** Directions for this task **
Show every line in the records below that contains the word "Airsoft", matching case exactly.

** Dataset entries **
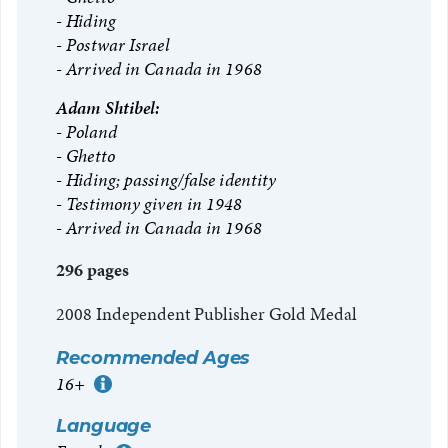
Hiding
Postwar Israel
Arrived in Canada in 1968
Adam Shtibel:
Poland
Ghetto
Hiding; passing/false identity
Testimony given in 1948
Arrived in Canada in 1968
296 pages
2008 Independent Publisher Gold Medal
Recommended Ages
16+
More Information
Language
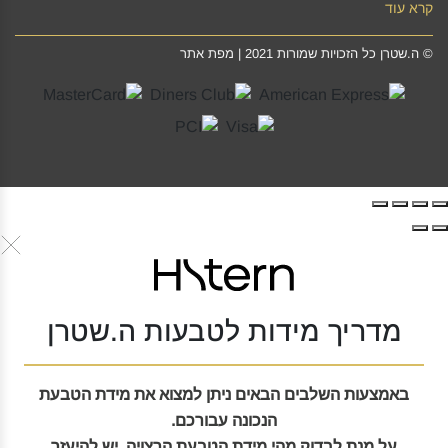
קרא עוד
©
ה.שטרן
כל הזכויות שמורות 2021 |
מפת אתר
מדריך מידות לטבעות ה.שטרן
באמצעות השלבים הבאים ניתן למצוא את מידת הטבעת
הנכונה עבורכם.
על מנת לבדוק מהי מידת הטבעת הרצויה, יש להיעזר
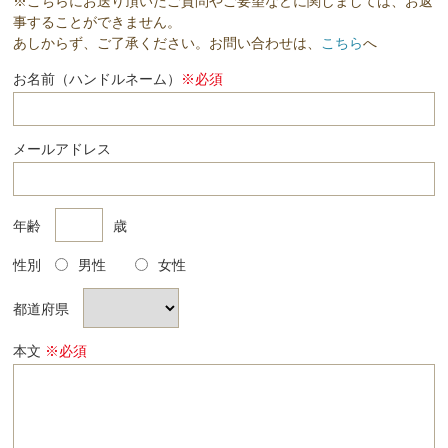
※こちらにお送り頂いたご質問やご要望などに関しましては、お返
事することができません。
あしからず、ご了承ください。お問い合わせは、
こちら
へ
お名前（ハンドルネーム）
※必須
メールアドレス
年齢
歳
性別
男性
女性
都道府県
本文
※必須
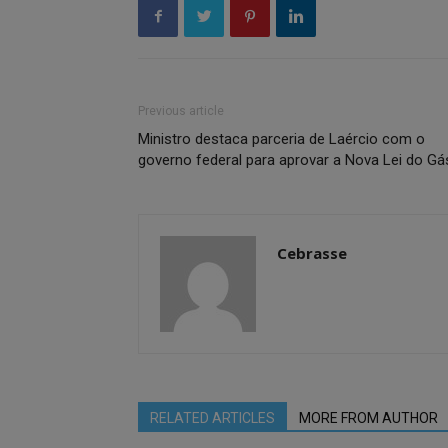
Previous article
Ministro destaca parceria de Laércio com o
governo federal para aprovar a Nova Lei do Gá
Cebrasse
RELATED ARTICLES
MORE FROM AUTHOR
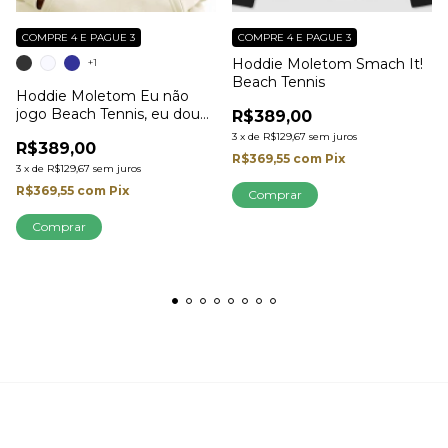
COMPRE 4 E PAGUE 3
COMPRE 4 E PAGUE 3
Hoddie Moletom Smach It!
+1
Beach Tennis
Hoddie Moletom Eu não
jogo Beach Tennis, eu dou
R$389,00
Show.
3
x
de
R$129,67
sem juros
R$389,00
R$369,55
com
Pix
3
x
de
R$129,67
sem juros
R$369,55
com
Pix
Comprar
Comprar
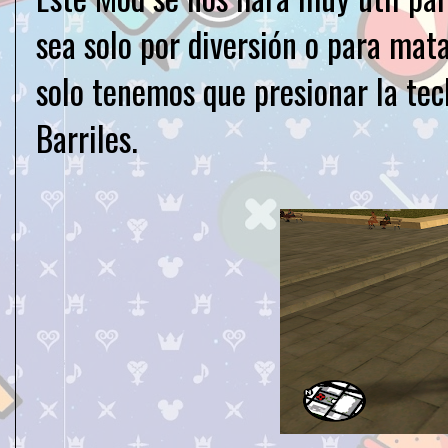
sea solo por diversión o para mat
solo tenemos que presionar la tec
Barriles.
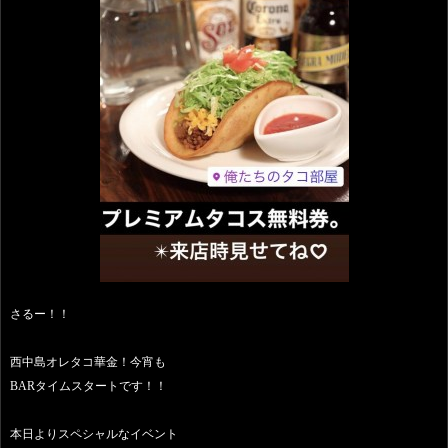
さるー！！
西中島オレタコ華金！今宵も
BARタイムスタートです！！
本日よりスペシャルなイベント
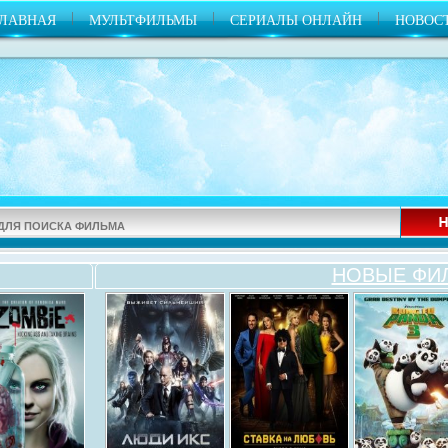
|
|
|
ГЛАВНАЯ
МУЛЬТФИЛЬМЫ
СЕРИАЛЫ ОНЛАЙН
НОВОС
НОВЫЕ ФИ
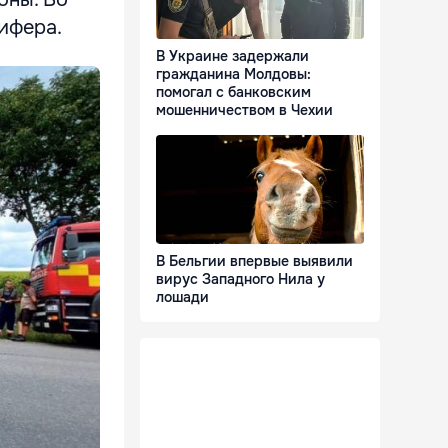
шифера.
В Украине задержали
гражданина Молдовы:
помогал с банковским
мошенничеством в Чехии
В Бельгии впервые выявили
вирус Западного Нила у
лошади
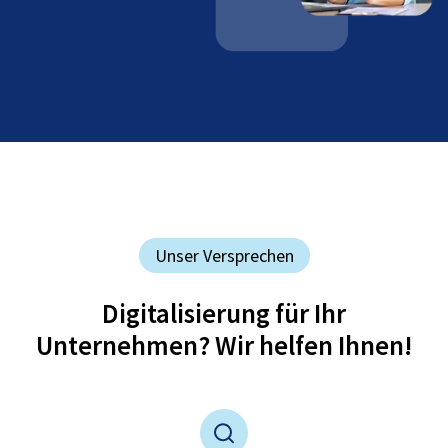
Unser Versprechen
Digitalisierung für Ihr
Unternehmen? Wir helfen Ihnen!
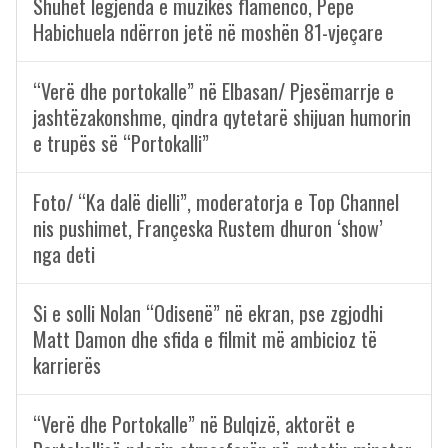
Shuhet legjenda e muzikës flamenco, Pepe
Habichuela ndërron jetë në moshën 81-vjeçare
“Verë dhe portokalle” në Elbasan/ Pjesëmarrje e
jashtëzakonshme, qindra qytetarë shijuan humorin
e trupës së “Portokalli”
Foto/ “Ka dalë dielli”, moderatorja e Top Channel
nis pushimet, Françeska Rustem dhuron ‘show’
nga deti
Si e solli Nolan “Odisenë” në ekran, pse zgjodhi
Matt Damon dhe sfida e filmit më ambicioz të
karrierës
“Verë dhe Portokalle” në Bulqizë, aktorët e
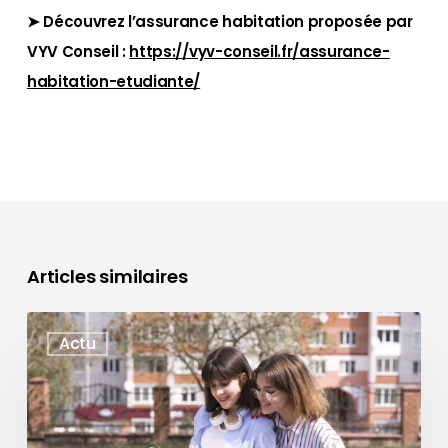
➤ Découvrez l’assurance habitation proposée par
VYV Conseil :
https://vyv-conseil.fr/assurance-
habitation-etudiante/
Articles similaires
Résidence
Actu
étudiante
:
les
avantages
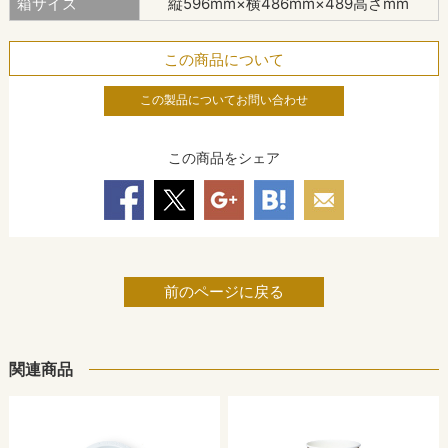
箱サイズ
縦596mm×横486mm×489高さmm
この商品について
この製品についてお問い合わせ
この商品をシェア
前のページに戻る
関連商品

==

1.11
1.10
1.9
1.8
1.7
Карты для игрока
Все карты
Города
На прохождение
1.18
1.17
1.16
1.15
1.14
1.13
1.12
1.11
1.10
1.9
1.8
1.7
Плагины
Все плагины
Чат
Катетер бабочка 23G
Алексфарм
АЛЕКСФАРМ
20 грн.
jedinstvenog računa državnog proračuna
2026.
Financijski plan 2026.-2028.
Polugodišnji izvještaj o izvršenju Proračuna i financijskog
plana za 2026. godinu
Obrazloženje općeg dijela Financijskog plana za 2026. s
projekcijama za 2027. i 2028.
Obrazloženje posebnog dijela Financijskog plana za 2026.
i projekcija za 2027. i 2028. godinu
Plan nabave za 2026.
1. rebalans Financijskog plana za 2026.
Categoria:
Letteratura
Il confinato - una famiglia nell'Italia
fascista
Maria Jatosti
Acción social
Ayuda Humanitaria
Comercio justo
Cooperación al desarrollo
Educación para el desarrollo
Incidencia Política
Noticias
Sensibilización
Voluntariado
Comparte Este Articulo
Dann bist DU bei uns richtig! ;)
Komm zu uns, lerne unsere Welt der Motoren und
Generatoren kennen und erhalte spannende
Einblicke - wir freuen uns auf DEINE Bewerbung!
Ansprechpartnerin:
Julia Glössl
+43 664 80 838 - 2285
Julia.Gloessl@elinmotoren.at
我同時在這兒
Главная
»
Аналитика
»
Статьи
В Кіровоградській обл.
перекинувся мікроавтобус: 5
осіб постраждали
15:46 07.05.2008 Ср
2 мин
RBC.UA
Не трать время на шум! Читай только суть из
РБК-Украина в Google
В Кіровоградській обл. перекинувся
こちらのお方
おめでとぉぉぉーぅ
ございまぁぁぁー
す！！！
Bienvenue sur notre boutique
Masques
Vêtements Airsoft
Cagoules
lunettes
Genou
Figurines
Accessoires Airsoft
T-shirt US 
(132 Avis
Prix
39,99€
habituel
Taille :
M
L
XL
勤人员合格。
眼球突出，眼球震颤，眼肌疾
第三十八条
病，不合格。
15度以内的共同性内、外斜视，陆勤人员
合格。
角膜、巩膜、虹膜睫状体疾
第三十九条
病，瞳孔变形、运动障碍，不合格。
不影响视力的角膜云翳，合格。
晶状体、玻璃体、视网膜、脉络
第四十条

...

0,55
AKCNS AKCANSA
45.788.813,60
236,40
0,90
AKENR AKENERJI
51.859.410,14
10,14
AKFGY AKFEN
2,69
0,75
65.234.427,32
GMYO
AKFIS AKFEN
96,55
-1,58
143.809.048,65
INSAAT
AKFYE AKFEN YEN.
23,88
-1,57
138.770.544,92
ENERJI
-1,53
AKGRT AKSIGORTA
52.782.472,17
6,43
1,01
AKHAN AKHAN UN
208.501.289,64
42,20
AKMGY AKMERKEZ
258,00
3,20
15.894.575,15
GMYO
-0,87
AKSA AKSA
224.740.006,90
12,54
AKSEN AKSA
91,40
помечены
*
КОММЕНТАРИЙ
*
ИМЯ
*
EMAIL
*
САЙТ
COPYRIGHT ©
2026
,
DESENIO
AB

** Solution for this problem **
Vêtements Airsoft
Accessoires Airsoft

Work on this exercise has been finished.